-
Architects: Piano Piano Studio
- Area: 141 m²
- Year: 2022
-
Photographs:Milena Villalba
-
Lead Architects: Maria Donnini, Maria Grifo
"Les pinyes del Cabanyal" is the intervention in a two-story single-family home built in 1924, whose facade, ornate and with heritage protection, concealed a floor area of just 50 m2 and whose ventilation was produced by the exchange between the facade openings and a rear chimney. Over the years, it had received minor repairs inside and at the time of receiving the commission, it had been practically abandoned for several years.
Our task was to intervene in it without expanding its volume and transform it into a building with two independent apartments and a third technical floor. In terms of distribution, we were very constrained by the dimensions of the floor, even more so when we had to accommodate a common-use staircase to provide access to the upper floors. On the other hand, the main objective was to convert an interior with practically no natural lighting - only a skylight at the rear introduces diffuse natural lighting - into a succession of pleasant spaces full of details.
We partially emptied the interior, including a vaulted staircase with excessive slope, and reinforced the existing structure in order to support a new floor in the space hidden between the cane and the sloping roof. We built a new and comfortable staircase that connected the three floors and that itself was a cozy space from the small access vestibule to the landing on the attic floor. The two apartments were to be identical in their distribution - an open space in which the only enclosed cubicle is a box containing the bathroom without reaching the ceiling - but spatially and sensorially we wanted modifications to appear that, although not being major architectural interventions, would make each floor unique and special.
The ground floor retains the existing wooden beam and ceramic tile floor as a filler, while a new one is constructed on the first floor: the first bay is covered by a mixed steel-concrete floor that exposes the sheet metal and metal beams, deeply changing the appearance by contrast with what existed before; and the second bay, above the bathroom and kitchen, is covered with a wooden floor located at a higher height above the ground to achieve a sense of spaciousness. The journey ends in the attic whose sloping floor - the roof of the building - previously hidden by the cane, is now exposed.
Within the possibilities allowed by the regulations for a protected building, from the very beginning we had a clear intention to differentiate the existing from the new.
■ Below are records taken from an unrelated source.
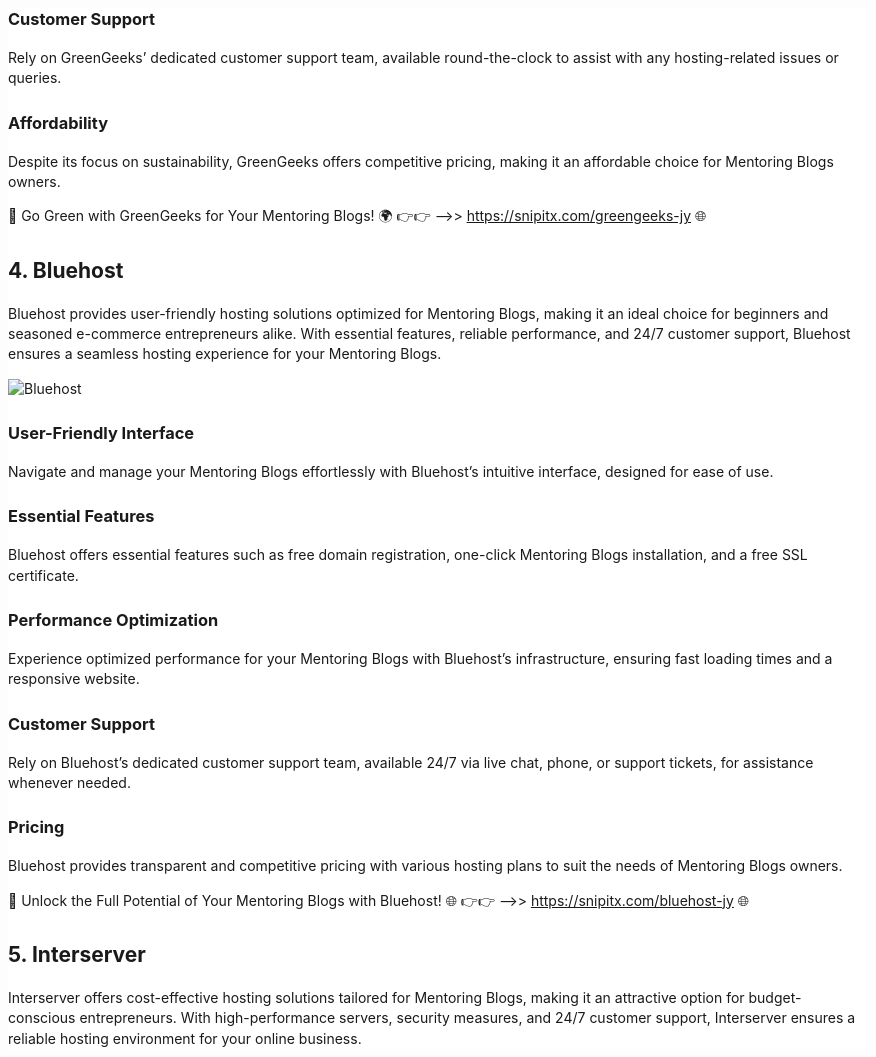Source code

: ### Customer Support
Rely on GreenGeeks’ dedicated customer support team, available round-the-clock to assist with any hosting-related issues or queries.

### Affordability
Despite its focus on sustainability, GreenGeeks offers competitive pricing, making it an affordable choice for Mentoring Blogs owners.

🌿 Go Green with GreenGeeks for Your Mentoring Blogs! 🌍
👉👉 -->> https://snipitx.com/greengeeks-jy 🌐

## 4. Bluehost

Bluehost provides user-friendly hosting solutions optimized for Mentoring Blogs, making it an ideal choice for beginners and seasoned e-commerce entrepreneurs alike. With essential features, reliable performance, and 24/7 customer support, Bluehost ensures a seamless hosting experience for your Mentoring Blogs.

![Bluehost](https://i.imgur.com/PasFF9E.jpeg "Bluehost Hosting")

### User-Friendly Interface
Navigate and manage your Mentoring Blogs effortlessly with Bluehost’s intuitive interface, designed for ease of use.

### Essential Features
Bluehost offers essential features such as free domain registration, one-click Mentoring Blogs installation, and a free SSL certificate.

### Performance Optimization
Experience optimized performance for your Mentoring Blogs with Bluehost’s infrastructure, ensuring fast loading times and a responsive website.

### Customer Support
Rely on Bluehost’s dedicated customer support team, available 24/7 via live chat, phone, or support tickets, for assistance whenever needed.

### Pricing
Bluehost provides transparent and competitive pricing with various hosting plans to suit the needs of Mentoring Blogs owners.

🚀 Unlock the Full Potential of Your Mentoring Blogs with Bluehost! 🌐
👉👉 -->> https://snipitx.com/bluehost-jy 🌐

## 5. Interserver

Interserver offers cost-effective hosting solutions tailored for Mentoring Blogs, making it an attractive option for budget-conscious entrepreneurs. With high-performance servers, security measures, and 24/7 customer support, Interserver ensures a reliable hosting environment for your online business.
We tried to enhance the preexistence without rehabilitating it in a mimetic way or making the intervention compete with it, but rather we tried to harmonize both parts so that we could reinterpret the past with the letters of the present. On the facade, we rehabilitated the wooden carpentry that was in better condition (such as the entrance doors) and highlighted the precious details of the shutters made by a cabinetmaker, restored the characteristic silver color of the neighborhood to the balcony railings, and cleaned the moldings of the walls to expose the rich decoration.
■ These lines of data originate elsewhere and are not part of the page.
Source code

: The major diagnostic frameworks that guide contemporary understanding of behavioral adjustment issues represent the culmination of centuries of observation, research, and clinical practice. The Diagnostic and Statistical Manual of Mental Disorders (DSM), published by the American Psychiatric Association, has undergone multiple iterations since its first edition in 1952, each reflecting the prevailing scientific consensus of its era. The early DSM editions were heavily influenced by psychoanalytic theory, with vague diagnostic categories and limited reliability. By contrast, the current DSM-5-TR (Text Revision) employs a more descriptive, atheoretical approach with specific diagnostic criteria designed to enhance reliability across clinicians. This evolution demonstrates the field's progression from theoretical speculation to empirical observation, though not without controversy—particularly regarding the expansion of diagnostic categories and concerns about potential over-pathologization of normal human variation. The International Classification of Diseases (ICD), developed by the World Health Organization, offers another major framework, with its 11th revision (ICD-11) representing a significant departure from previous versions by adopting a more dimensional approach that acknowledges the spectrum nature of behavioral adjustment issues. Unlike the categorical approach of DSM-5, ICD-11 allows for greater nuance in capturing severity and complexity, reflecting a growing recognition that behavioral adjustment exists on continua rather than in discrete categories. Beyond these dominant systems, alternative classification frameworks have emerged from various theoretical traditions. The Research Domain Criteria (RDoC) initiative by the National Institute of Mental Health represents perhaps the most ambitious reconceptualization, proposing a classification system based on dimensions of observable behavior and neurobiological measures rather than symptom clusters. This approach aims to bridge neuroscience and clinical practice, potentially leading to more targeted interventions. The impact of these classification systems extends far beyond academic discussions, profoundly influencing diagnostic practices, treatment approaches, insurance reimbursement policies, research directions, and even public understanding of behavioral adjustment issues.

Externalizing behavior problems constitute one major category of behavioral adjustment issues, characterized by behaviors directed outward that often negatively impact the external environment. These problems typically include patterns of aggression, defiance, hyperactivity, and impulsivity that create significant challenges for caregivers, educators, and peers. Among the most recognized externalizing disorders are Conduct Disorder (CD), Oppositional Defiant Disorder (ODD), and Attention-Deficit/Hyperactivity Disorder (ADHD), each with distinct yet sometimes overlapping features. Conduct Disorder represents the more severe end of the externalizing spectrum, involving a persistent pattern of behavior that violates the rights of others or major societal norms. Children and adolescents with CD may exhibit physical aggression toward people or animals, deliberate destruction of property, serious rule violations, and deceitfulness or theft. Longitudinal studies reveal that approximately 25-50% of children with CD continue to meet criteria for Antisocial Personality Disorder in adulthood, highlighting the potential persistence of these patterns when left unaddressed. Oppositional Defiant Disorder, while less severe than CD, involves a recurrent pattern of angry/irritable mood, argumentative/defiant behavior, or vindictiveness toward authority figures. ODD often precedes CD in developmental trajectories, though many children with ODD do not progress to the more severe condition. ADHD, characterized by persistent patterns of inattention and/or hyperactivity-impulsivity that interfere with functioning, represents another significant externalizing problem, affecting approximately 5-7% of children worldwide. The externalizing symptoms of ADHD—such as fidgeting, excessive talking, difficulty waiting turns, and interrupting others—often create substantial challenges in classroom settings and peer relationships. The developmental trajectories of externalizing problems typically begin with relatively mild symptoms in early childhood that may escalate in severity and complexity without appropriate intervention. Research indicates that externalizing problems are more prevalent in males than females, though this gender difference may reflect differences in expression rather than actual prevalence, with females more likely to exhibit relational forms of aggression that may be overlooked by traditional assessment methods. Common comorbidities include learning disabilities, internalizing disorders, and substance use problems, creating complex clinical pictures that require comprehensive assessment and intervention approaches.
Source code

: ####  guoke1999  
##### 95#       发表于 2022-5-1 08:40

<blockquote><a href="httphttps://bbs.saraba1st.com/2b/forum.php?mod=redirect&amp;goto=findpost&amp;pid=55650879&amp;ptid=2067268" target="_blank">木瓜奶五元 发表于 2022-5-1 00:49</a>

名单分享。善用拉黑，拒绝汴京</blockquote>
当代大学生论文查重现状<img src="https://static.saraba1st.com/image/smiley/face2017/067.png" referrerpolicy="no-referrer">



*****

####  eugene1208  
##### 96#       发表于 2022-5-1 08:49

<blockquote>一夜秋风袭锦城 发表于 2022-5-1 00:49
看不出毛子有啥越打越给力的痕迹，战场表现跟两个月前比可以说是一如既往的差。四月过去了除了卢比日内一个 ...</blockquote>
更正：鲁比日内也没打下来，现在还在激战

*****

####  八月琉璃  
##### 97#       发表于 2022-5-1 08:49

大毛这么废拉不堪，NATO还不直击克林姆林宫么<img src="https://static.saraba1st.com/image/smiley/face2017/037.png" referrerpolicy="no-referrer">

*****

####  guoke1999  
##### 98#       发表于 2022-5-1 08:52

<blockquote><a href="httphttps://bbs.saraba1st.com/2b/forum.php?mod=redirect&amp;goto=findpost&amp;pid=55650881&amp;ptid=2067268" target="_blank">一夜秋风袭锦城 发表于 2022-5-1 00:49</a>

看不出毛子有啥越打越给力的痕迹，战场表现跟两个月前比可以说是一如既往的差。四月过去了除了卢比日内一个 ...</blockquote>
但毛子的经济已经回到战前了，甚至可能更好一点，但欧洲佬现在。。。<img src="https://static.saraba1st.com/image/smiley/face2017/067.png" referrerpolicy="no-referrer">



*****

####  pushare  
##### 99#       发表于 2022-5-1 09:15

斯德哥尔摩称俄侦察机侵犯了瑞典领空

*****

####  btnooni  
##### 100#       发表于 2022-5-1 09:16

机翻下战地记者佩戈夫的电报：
Inside, we recovered the hydraulic floors, but instead of placing them back in the same way once repaired, we used them on the perimeter to reduce visual weight and introduce light into the apartments, and replaced them with light-colored ceramic as flooring. We used the colors of the hydraulic tiles to work on the interior designs: we painted the bathroom box and skylight carpentry in burgundy color and the details of the railing as well as the staircase floors in mustard color. We wanted to transfer the rounded shapes of the facade to the interior: to the layout of the staircase floors, the smoothness of the handrail, or the volume of the bathroom as a sculptural piece. In short, it is a rehabilitation in which we have worked carefully on each detail in a careful and delicate manner, respecting the preexistence but without falling into mimicry, which allows it to stand out by contrast.